Did anyone else notice that there is not a single Microsoft Exchange-focused blog or newsletter site that has written a single word about the disputed analyst reports, or about the application migration book? Yet on the Lotus side, dozens of blogs, e-Pro, SearchDomino, etc. have all dedicated multiple days' worth of output to understanding the news and the issues raised by it. Why the disparity? Are Microsoft Exchange customers unaware of what happened (unlikely, since publications like eWeek and Network World wrote about some of it)? Are they simply used to all these kinds of questionable market tactics, and don't blink an eye? It is quite surprising, given the verbosity of blogs, newsletters, etc., that there hasn't been a single person -- Microsoft, MVP, customer, analyst, journalist -- to even attempt to tackle the story from another point of view.
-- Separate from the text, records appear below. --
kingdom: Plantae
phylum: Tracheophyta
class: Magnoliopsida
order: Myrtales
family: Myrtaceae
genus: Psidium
Robert Scoble is a Microsoftie who gets it -- when Longhorn was replanned two weeks ago, not only did he write about his thoughts on the replan, he linked to dozens of other bloggers who had commented on it -- both good and bad (including my blog entry on the topic). Scoble isn't paid nearly enough for his contribution -- no, creation -- of a community around the Microsoft technologies he espouses. Other Microsoft organizations could learn a lot from him.
I'll have more to say about this book in the coming days. If you haven't gotten the message by now, I strongly suggest you buy and/or download it.